然后,关于数据库表中数百万行的数据本身并不重要:一个体面的数据库系统的存在理由是应对具有数百万行的表。但是,您需要确保从数百万个实际检索哪些行的规范是明智的,并且所讨论的查询可能偏离适当的索引(例如,由于用户输入的参数以缩小它们)。 “添加索引”并不是一个神奇的灵丹妙药:您需要确保添加的索引适合于查询到达数据库时最终的查找方式。

I wouldn't personally go down the road of adding spurious caching and other layers of complexity until (a) you've actually ascertained that in practice that you need them and (b) you can actually ascertain that the layers you are adding will solve the problem that you want them to solve.
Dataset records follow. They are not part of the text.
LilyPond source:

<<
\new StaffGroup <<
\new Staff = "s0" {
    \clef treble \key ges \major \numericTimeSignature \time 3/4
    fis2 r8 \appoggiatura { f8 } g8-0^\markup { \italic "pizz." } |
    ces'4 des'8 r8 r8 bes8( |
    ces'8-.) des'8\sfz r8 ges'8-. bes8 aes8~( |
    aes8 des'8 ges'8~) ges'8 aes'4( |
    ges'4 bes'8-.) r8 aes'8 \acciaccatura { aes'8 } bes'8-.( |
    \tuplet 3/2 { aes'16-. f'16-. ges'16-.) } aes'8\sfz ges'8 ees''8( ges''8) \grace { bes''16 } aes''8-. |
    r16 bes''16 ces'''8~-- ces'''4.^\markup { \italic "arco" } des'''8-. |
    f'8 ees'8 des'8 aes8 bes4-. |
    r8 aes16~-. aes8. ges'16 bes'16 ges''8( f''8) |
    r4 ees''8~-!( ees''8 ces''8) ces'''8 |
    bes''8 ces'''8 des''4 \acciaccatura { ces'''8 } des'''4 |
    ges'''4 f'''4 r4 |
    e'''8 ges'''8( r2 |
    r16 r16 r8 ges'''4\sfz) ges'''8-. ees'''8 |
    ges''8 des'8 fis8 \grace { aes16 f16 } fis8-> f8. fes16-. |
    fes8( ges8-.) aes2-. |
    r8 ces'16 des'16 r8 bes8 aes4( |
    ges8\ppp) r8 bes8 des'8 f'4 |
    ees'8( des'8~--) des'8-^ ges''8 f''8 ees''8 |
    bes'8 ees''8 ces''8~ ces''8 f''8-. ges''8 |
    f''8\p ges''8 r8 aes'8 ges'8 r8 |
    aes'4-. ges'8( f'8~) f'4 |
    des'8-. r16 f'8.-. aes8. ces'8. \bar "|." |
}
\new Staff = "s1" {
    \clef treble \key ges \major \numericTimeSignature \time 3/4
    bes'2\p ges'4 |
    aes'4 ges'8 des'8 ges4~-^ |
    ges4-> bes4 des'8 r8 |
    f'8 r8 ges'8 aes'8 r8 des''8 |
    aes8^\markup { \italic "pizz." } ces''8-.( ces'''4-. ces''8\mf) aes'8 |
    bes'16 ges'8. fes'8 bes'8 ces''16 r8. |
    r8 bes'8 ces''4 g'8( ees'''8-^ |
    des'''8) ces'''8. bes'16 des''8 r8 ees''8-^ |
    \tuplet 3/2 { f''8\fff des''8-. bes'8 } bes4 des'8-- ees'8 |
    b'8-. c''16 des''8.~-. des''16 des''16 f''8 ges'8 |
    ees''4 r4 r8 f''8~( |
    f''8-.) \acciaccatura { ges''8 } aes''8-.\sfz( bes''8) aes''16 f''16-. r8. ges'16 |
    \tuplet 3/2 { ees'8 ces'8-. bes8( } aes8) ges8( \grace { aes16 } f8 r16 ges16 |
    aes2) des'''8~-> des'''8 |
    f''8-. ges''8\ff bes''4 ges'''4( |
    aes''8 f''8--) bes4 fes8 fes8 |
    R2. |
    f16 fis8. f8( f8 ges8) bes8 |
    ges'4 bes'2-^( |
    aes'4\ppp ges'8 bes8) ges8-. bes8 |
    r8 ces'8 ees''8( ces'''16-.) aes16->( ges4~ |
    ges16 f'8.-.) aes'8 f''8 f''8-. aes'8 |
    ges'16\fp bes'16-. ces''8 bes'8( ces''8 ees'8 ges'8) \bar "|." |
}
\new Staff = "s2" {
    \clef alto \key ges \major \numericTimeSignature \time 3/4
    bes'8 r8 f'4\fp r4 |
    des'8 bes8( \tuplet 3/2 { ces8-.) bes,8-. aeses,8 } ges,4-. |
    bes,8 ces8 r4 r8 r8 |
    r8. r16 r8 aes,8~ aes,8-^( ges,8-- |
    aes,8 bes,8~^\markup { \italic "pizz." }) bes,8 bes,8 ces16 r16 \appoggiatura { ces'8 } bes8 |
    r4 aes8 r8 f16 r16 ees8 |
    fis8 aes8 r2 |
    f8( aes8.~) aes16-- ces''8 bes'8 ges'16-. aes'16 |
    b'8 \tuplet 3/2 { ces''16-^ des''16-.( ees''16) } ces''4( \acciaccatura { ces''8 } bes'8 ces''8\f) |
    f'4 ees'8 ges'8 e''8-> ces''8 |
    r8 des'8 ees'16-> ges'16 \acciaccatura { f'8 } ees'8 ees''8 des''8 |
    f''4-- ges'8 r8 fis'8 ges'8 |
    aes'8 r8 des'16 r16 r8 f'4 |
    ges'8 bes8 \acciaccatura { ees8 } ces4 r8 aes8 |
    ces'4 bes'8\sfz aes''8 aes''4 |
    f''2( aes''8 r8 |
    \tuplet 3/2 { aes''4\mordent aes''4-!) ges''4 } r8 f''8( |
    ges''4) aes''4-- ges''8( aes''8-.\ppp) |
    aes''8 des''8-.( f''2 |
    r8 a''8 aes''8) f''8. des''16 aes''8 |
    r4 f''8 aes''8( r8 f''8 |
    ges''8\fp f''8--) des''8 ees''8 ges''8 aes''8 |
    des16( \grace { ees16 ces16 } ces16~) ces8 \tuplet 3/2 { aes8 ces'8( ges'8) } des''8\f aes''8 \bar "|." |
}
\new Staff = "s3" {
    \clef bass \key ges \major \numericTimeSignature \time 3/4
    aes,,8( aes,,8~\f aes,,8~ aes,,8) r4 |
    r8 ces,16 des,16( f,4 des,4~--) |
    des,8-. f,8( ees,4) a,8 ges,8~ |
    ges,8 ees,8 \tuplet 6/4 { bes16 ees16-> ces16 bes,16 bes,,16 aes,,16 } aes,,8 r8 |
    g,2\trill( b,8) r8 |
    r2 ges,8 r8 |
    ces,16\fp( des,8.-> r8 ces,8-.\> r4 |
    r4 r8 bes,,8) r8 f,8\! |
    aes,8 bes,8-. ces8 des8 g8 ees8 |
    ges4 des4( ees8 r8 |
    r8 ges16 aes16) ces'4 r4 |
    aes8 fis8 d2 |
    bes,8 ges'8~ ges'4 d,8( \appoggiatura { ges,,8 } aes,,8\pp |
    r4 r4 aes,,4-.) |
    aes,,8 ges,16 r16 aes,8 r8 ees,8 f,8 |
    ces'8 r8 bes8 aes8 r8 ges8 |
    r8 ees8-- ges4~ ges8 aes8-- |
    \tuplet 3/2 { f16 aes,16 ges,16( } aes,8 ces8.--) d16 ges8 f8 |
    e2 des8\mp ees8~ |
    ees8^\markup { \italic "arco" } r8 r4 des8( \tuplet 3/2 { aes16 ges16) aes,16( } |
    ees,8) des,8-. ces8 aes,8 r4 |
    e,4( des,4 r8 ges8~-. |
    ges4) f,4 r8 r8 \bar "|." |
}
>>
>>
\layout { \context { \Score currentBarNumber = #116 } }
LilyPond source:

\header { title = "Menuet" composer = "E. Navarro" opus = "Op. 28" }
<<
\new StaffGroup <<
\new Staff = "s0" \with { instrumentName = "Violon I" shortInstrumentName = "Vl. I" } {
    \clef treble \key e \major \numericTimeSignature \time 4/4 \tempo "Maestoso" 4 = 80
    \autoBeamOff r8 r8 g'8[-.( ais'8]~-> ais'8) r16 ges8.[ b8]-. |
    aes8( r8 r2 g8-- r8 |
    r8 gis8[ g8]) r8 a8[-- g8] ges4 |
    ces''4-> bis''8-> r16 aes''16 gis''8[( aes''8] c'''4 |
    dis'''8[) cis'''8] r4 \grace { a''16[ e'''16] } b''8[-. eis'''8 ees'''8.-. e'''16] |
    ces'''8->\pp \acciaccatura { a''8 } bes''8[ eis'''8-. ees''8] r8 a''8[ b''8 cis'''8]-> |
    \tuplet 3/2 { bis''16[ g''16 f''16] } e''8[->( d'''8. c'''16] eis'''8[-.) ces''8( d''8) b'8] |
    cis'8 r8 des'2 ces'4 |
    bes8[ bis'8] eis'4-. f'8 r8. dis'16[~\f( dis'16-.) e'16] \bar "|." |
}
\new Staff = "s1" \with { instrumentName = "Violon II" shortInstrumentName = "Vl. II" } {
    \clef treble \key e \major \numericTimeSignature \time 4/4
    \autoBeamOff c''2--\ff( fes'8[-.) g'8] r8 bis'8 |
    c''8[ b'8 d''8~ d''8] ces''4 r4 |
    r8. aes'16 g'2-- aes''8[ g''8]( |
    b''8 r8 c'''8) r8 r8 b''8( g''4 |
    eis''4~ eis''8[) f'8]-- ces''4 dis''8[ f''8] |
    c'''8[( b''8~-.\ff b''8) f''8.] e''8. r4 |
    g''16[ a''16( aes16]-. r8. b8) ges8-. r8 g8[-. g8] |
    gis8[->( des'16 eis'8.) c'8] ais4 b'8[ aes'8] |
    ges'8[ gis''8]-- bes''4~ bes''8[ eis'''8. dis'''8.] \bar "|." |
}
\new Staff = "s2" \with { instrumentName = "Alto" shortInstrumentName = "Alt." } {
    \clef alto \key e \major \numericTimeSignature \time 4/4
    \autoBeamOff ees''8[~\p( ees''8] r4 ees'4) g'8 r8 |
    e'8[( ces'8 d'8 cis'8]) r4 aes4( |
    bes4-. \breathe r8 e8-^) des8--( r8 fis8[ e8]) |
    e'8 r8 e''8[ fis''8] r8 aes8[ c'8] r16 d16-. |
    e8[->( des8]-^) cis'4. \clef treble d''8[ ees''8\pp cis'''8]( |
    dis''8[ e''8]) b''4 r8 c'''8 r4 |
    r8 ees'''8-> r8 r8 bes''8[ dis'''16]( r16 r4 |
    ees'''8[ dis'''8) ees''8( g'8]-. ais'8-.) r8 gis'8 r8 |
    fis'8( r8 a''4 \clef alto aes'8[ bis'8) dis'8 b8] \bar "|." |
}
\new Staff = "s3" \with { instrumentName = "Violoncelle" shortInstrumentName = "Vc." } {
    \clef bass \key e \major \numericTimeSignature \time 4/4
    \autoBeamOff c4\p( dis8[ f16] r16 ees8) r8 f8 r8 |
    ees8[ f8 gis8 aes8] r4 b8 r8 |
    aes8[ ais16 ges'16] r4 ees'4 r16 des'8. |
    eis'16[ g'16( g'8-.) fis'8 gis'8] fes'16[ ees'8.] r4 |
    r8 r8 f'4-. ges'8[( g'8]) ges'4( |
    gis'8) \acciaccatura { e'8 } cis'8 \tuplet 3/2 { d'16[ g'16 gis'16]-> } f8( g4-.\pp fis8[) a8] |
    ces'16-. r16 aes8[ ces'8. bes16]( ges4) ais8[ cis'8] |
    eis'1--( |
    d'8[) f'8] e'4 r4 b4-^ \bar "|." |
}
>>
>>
If you haven't got round to indexing your database yet, then I would really start by just building a simple, appropriately optimised solution and take it from there.

我不会亲自走上添加虚假缓存和其他复杂层次的道路,直到(a)你实际上确定在实践中你需要它们和(b)你实际上可以确定你添加的层将解决你希望他们解决的问题。如果您还没有完成索引数据库,那么我真的要从构建一个简单,适当优化的解决方案开始,然后从那里开始。

#2


1  

An index is a must with that amount of data or even a faction of that! As far as any other answers goes it really depends on what you plan on doing with that amount of data because one strategy isn't going to cover all use-cases.

索引是必须拥有的数据量甚至是一个派系!就任何其他答案而言,它实际上取决于您计划使用该数据量的计划,因为一种策略不会涵盖所有用例。